American Gods – Neil Gaiman

Neil Gaiman is an author entirely suited to the age of blogging, Twitter, Tumblr and generally all other forms of mass communication. He gets it, as does John Green, and he tries his best to correspond with his fans/followers/groupies as much as possible. I am supremely excited to be going to a book signing/talk of his next month about his latest novel, The Ocean At The End Of The Lane. I have not read this book yet (am waiting for my Amazon voucher to come through so I can buy this and John Green’s Looking For Alaska) but be sure there will be a review up soon.

Gaiman has this incredible ability to write truly awful, horrific, gross things that scare me and yet I keep reading. It is akin to John Green’s skill when he wrote The Fault In Our Stars because I am truly a wuss, especially when I cannot hide behind a pillow to get through the scene. Neverwhere is a brilliant tale of subterranean London which has people eating live rats. Coraline has a mother who tries to sew BUTTONS on a little girls eyes.

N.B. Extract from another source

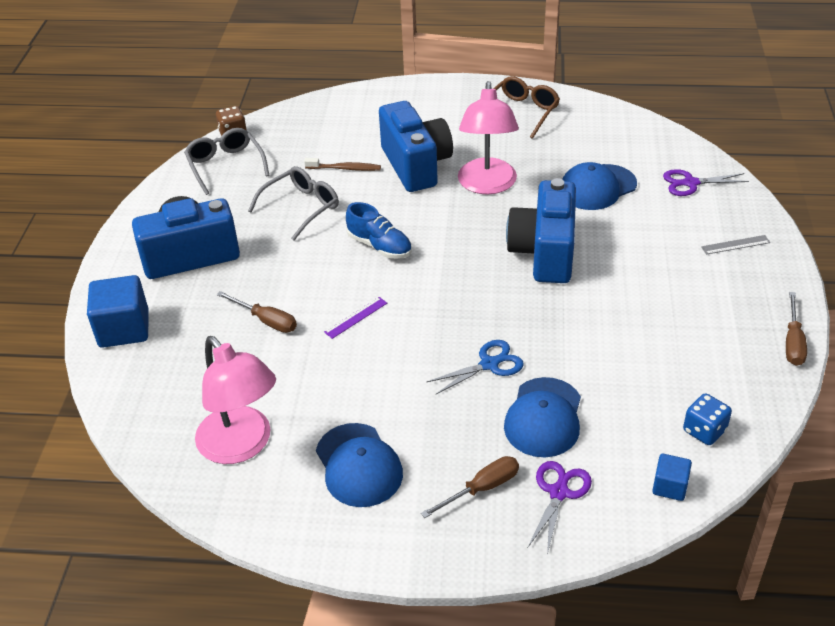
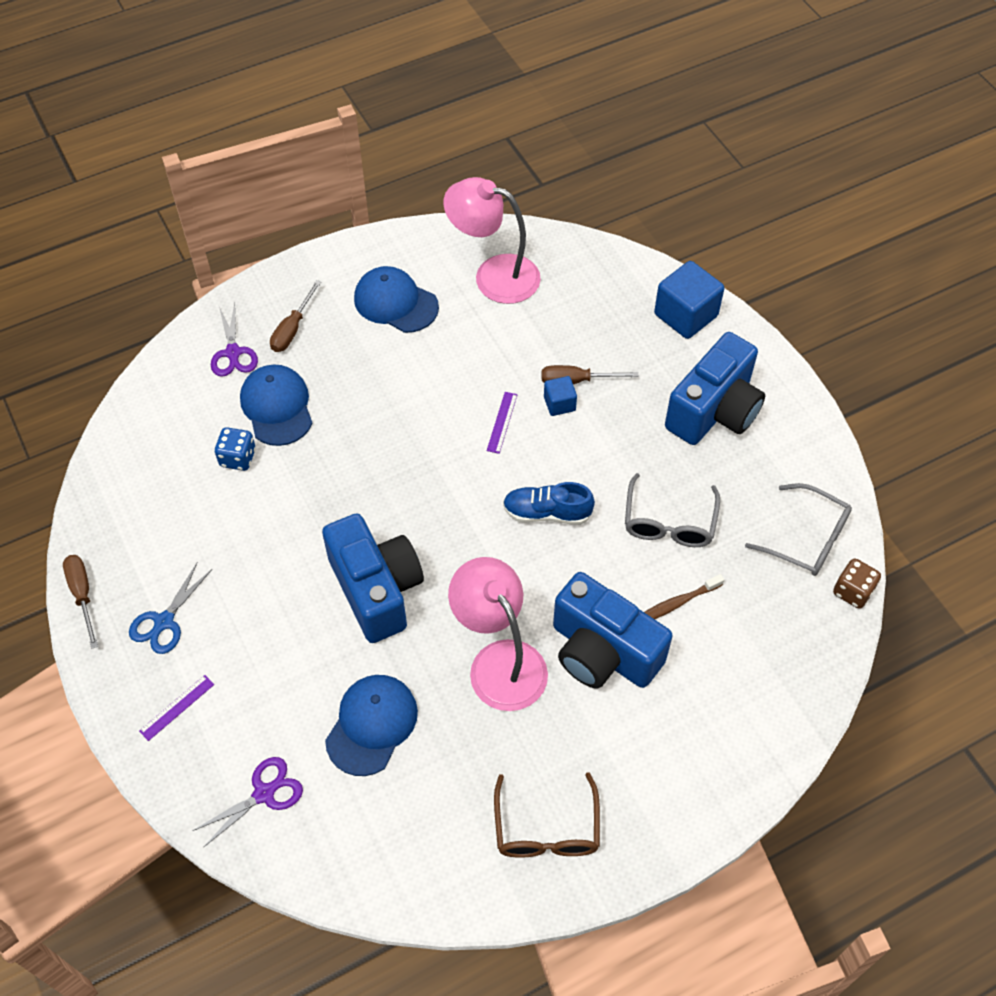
camera: 145 degrees right, 15 degrees up
blue scissors [427,340,524,395] -> blue scissors moved to [129,562,212,654]
blue cube [652,454,692,501] -> blue cube moved to [544,376,577,416]
blue dice [683,393,732,445] -> blue dice moved to [215,427,256,471]
grey ruler [701,235,770,255] -> purple ruler [139,675,214,741]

American Gods is vast, sprawling novel that has zombies, death by sex, death by car, death by shotgun….a lot of death.

I first read American Gods in 2007 after I had seen Stardust, got the book and read it, realised this guy was a master storyteller whose novel was almost nothing like the lighthearted fun on screen and his back catalogue must be read immediately. I have mostly been a rubbish fan on the last part of that sentence but then my interests do not lie in the comic book world, so am not sure I ever will read Sandman. However I do need to read Anansi Boys because my dumb brain has only just realised it is a spin off from one of the main characters of American Gods.

So to the book itself. It is a perplexing, hugely entertaining, somewhat frightening and definitely thought provoking work about how gods have come into existence and what becomes of them when faith is forgotten. It plays on the idea that people create their gods and religion to satisfy their own needs, but here they become manifest and then are left alone and dying when people stop worshipping.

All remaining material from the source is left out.